The exception that proves the rule?
Sometimes it’s necessary for an individual to become involved in religious discussions with others with opposite viewpoints in order to awaken the individuals spirituality. Broussard apparently needed these discussions and the praying that went along with them. The goal of the missionaries was to convert him. They weren’t able to but it worked out for the best for Broussard anyway.
I have a feeling this is the case. That doesn’t bother me a whole lot, although I know it would be a bummer to my kids not to have neighbor kids to play with anymore (there are no other kids on our street). Obviously having convenient playmates is not more important than our faith.
This statement characterizing Latter-day Saints as non-Christian is incorrect. Latter-day Saints believe that Jesus atoned for the sins of mankind, and the no one could return to the present of God without that atonement. I hope this helps…
I think you are very right about not wanting to be anyones assignment. When I was LDS I always wondered i the “friendships” I was making in the church were fake. When I stopped going to church, everyone stopped talking to me. turns out the friendships were fake i guess .
I don’t know what it is you want me to explain. A practicing Latter-day Saint meets a lax Catholic and they form a friendship, which prompts the latter to become more serious in his faith? It isn’t my position that it’s impossible for LDS people to be genuine friends with those of other faiths. My position is that more often than not the “friendships” LDS strike up with non-members are shallow and predicated on them being able to eventually make an investigator (and then a convert) out of the person. As has been said earlier in this thread: you’re more a project than a friend. Showing me an exception to the rule doesn’t disprove the rule. Mr. Blackwell is a genuinely good friend to Mr. Broussard since their friendship is clearly not conditioned on some kind of shared religious membership.

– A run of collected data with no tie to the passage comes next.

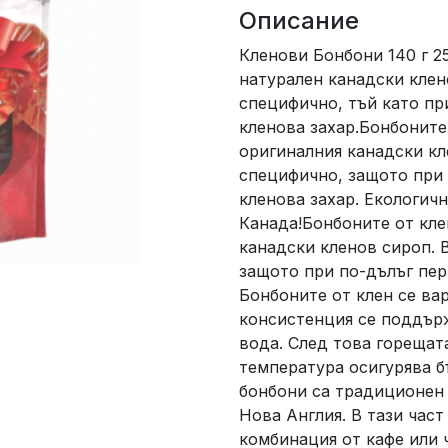
Описание
Кленови Бонбони 140 г 2
натурален канадски клен
специфично, тъй като пр
кленова захар.Бонбоните
оригиналния канадски кл
специфично, защото при 
кленова захар. Екологич
Канада!Бонбоните от кле
канадски кленов сироп. 
защото при по-дълъг пер
Бонбоните от клен се вар
консистенция се поддърж
вода. След това горещата
температура осигурява б
бонбони са традиционен 
Нова Англия. В тази част
комбинация от кафе или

I have two such Mormon friends myself. Only two, after two and a half decades of being a devout Latter-day Saint myself, born to a pioneer family, and having served a mission. But those two are indeed good friends. One of them came to my Catholic baptism/confirmation 7 Easters ago (the other couldn’t make it due to his sibling’s wedding). I went to both of their weddings, and, yes, I stood outside of the temple while the sealing occurred and I don’t really care. I wasn’t there to see an LDS sealing (I’ve seen plenty). I was there to show my love and support.
None of this changes the fact that there’s a cultural pressure for LDS to, let’s be honest, be fake to people in hopes that they’ll show interest in the LDS Church. Given the fact the O.P. mentioned hardly knowing this woman and yet she continually pressures her to attend Sacrament Meeting with her, I’m willing to bet that she isn’t looking for a genuine friendship. Maybe I’m wrong. Hopefully I’m wrong.
I generally ask anyone attempting to convert me when knocking on my door to please not do so again. I’ve only had to be more direct than that once or twice. I’ve had one set of JW’s who simply wouldn’t stop knocking one morning years ago and telling me how the statue of Mary in the living room window as frightening them due to its ‘Satanic’ power. I simply eventually told them they could walk around the corner and not see it. They still kept knocking and as I was trying to sleep after working all night at that point I opened the door and with a cordless phone in hand told them if they kept knocking I was going to phone the security patrol for the estate and ask for them to be removed from the area or that if they didn’t like that I would physically removed them from my doorway if they weren’t gone in a few seconds. Most JW’s just see ‘Good day’ and move on if you show no interest. Mormons are lesser known beings here. Although I do have abiding memories of one trying to convert someone at a bus stop in Lewisham. That area of London has a very high amount of black people living it. A lady at the bus stop who was clearly from somewhere in the deep south of the US pointed out, ‘You might want to ask that young man about their former views on black people’ to the young man the Mormon was talking to. When he looked rattled she pointed out what they were and there was suddenly a LOT of angry people at that bus stop. So angry in fact that I moved on to another stop.
From a Catholic point of view Mormons are not considered Christians, quasi-Christian at best. I find the whole difference academic as I regard all of it this point as essentially pious fiction but Catholics and Orthodox faithful do not generally regard Mormons as Christian, although they may admire or respect certain aspects of their faith.
Wow. You have some tough door-knockers in your neighborhood.
When such folk (and they are markedly more mild in my area) show up, and after I take over the conversation and move it into history, and my experiences in life, they are usually running in about 10 minutes.